■ **O QUE SE PEDE**
Redigite, sem nenhuma alteração, o trecho que vai da linha que contém "Is there any" até a linha que contém "Does the chart", incluindo as duas.

■ **DADOS FORNECIDOS**
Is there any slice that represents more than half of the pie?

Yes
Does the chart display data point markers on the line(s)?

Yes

...

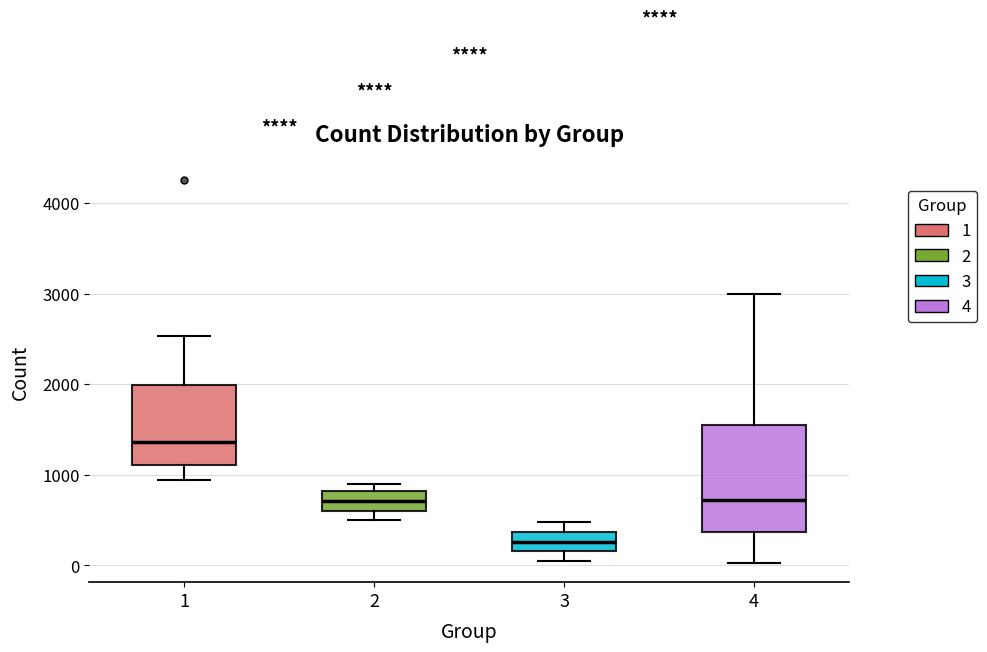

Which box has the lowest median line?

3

■ **RESPOSTA AO EXERCÍCIO**
Is there any slice that represents more than half of the pie?

Yes
Does the chart display data point markers on the line(s)?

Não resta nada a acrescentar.